The son of a uranium miner, Gramlich has been in the uranium industry most of his 79 years, not including the past 18, when prices were down and he worked as a realtor. He insists the new mining techniques will protect against dust and the wells will be fine, because the aquifer is hundreds of feet below the uranium.

"They can work together in harmony if they get rid of their hysteria about uranium," he says of the lot owners.

Back on the mesa, lot owners are stumped by the chilly reception they've received. Many are retired or planning to retire at Bridger Jack. Most are highly educated in such areas as physics, medicine, biology, chemistry and geology.

But they wonder why local government would approve the subdivision over potentially active mining leases -- especially when, they assume, government wants the kind of tax revenue their homes and lots can generate at a higher value.

"You can't have your yellowcake and eat it too," says Gore.

The property owners can't fathom why the state and county would want people living alongside uranium mining, given the havoc it's caused in the region, triggering $635 million in compensation to miners, millers and truckers, $446 million in mill cleanups so far and $1 billion budgeted to clean up the Atlas Corp. tailings north of Moab.

"They haven't been living with it," says physician Alicia Landman-Reiner. "They've been dying with it. I would hope our mentality is somewhere past that."

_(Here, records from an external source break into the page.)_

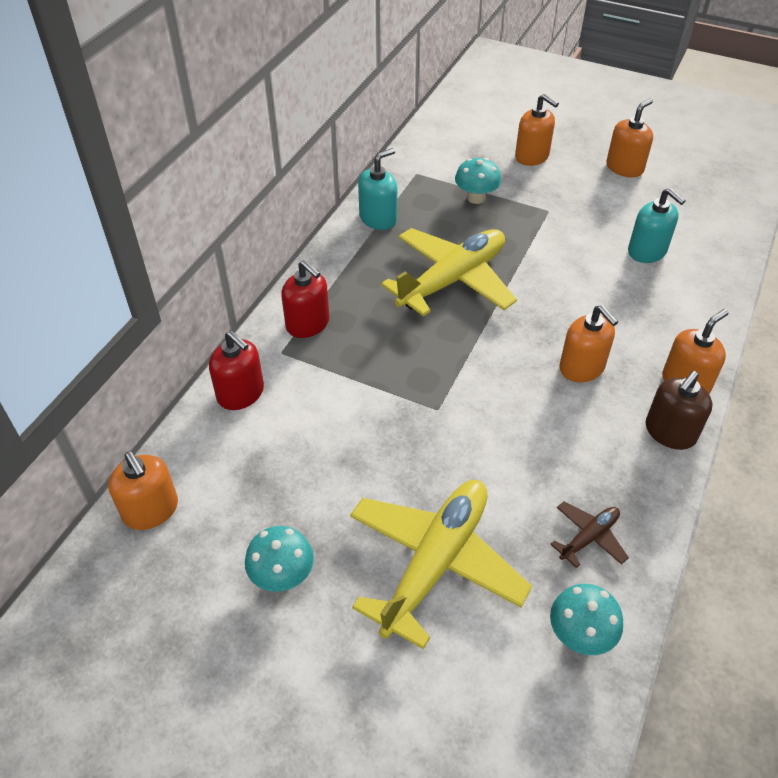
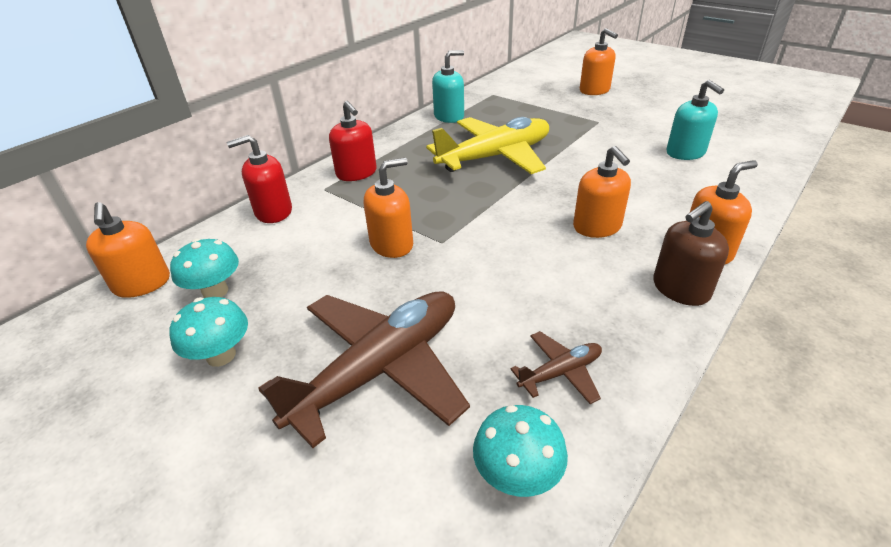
camera: 15 degrees right, 10 degrees down
(241, 393) = (273, 212): red soap dispenser -> red soap dispenser turned 105 degrees clockwise
(435, 563) = (379, 369): yellow plane -> brown plane
(476, 198) = (537, 110): turquoise mushroom -> turquoise mushroom (215, 291)
(624, 168) = (676, 101): orange soap dispenser -> orange soap dispenser (392, 244)

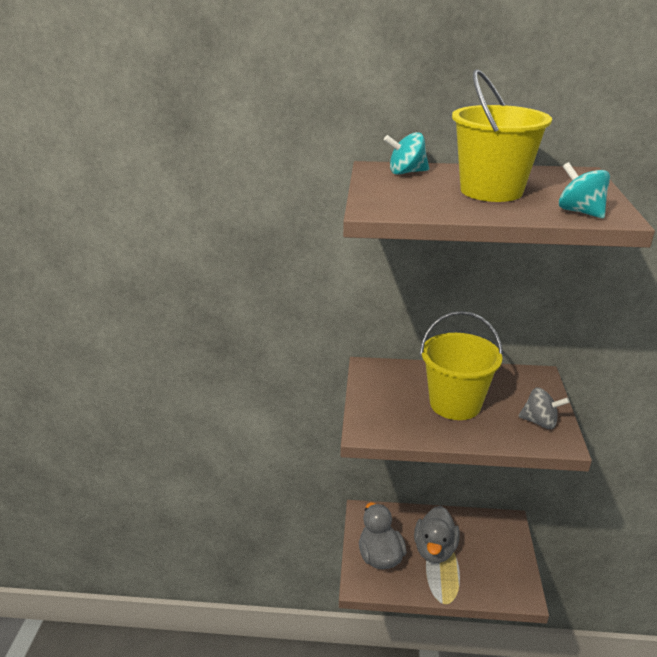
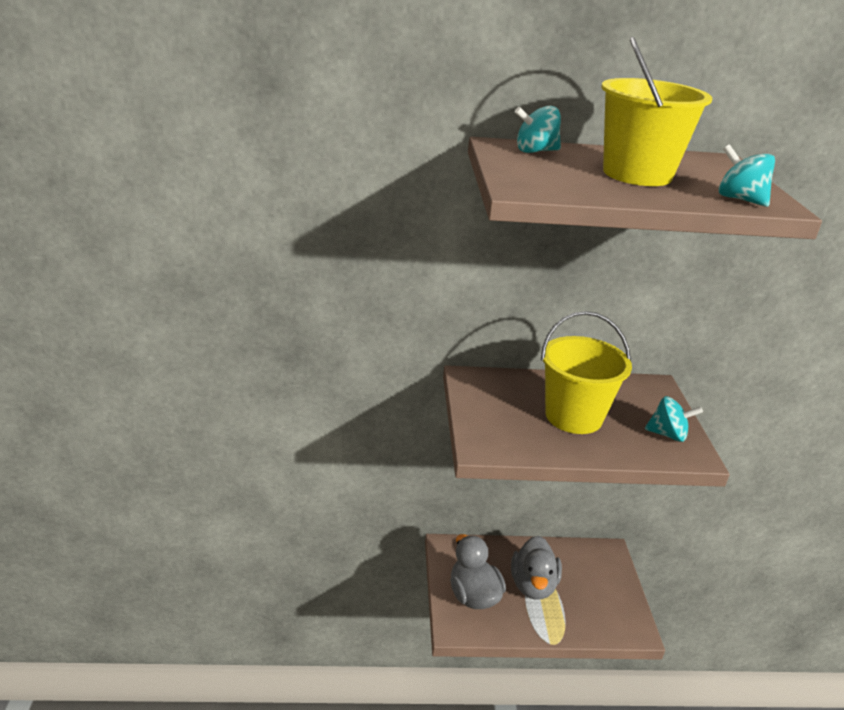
camera: 10 degrees left, 0 degrees up
(540, 422) = (668, 435): grey spinning top -> turquoise spinning top

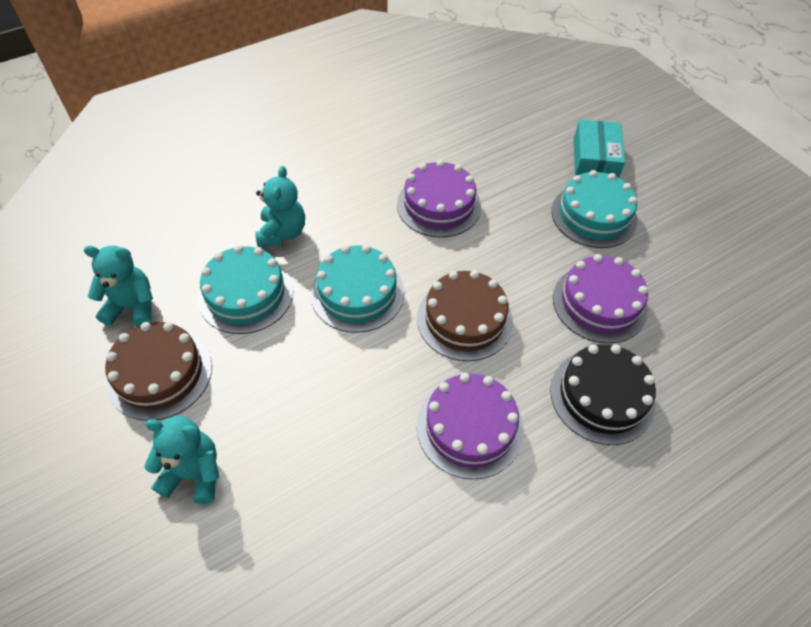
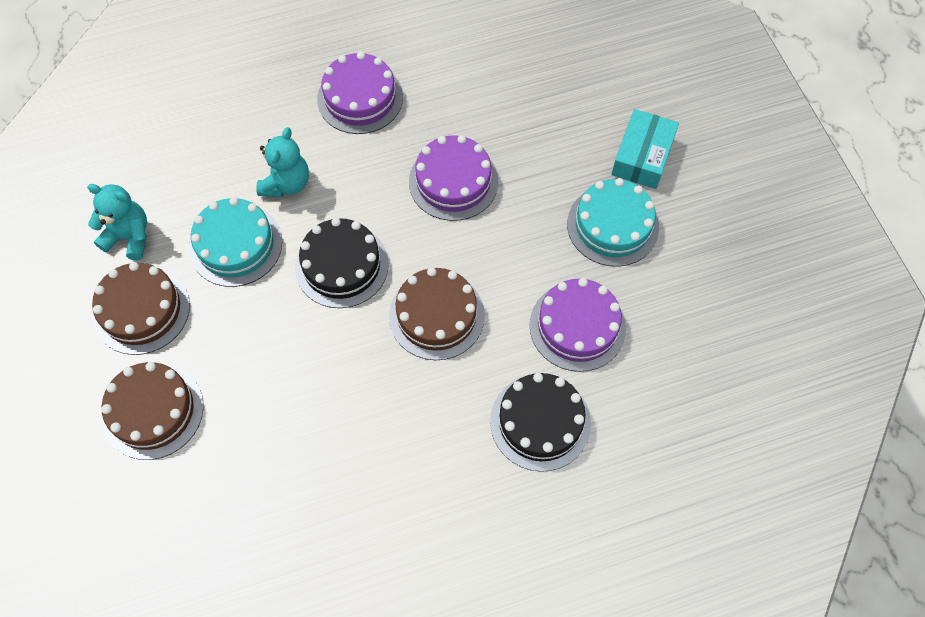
camera: 15 degrees right, 10 degrees up
(194, 474) = (153, 411): turquoise teddy bear -> brown cake
(357, 293) = (341, 265): turquoise cake -> black cake
(469, 427) = (405, 423): purple cake -> purple cake (360, 98)

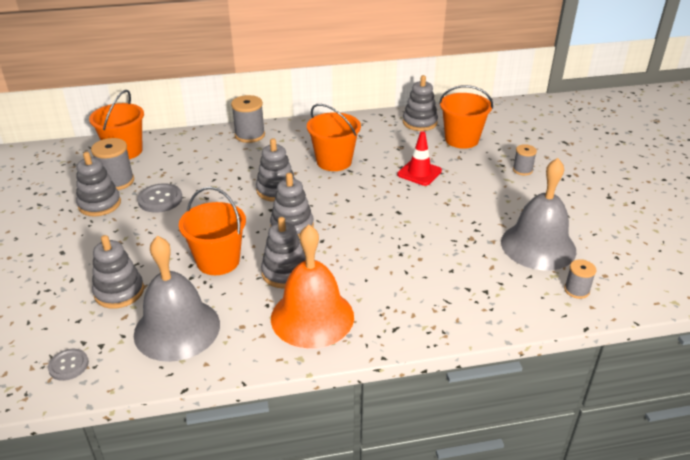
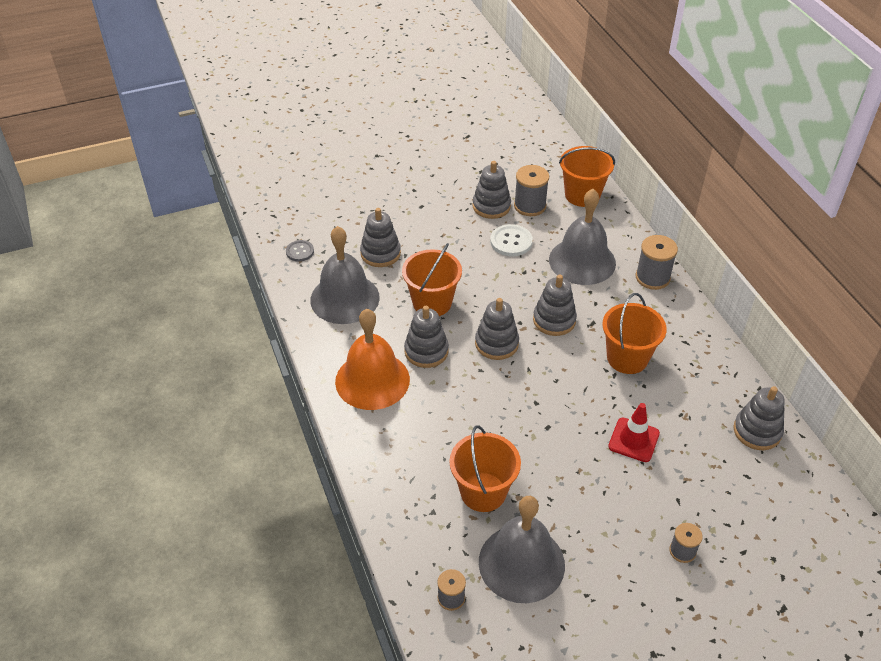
camera: 80 degrees right, 10 degrees up
(160, 199) = (511, 242): grey button -> white button
(211, 165) = (582, 261): none -> grey bell
(461, 139) = (732, 480): orange bucket -> orange bucket (483, 492)

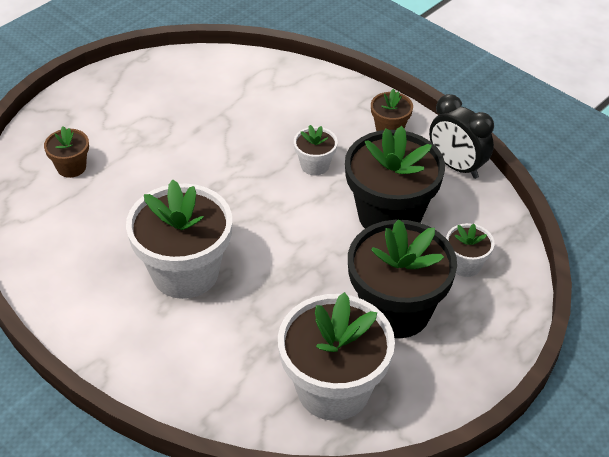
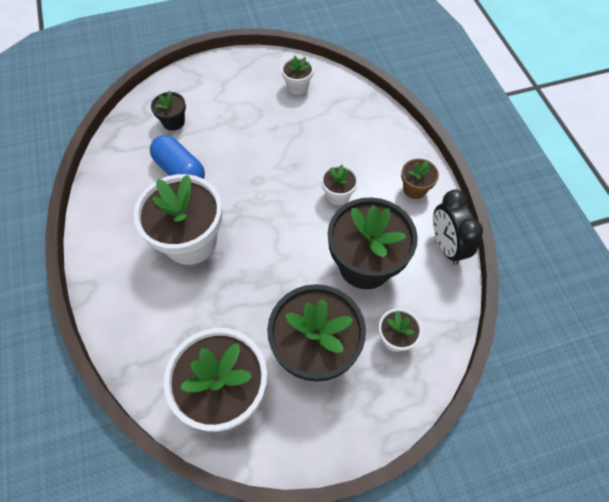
camera: 30 degrees right, 15 degrees up
(71, 167) = (173, 122): brown flower pot -> black flower pot
(119, 211) = (180, 171): none -> blue capsule
(193, 81) = (297, 86): none -> white flower pot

"It's almost a lack of common sense," adds Nancy Wade, a breast cancer survivor uneasy about uranium's hormone-mimicking behavior.

In the end, the residents hope they can find a solution that will allow uranium mining to continue in southeastern Utah without putting neighbors like themselves at risk.

Bryan Hurley, a surveyor and father of four, moved his family to Bridger Jack last Thanksgiving Day, exactly four years after he and his wife had begun hammering their own dream home together at the base of the redrock cliffs.

"The point we want to make is, we're not opposed to mining at all," he says, noting he worked for years at Kennecott's Bingham Canyon mine west of Salt Lake City. "We think there needs to be a reasonable buffer between incompatible uses."

Meanwhile, Alan Clark, a retired nuclear physicist, has got construction-ready drawings for his 1,800-square-foot dream house on Bridger Jack Mesa. He's scrapped the building contract for now.

"Of course, our view is right where the mines would be," he says, pointing to the staked out area about 1,000 feet away. "It's worth nothing now."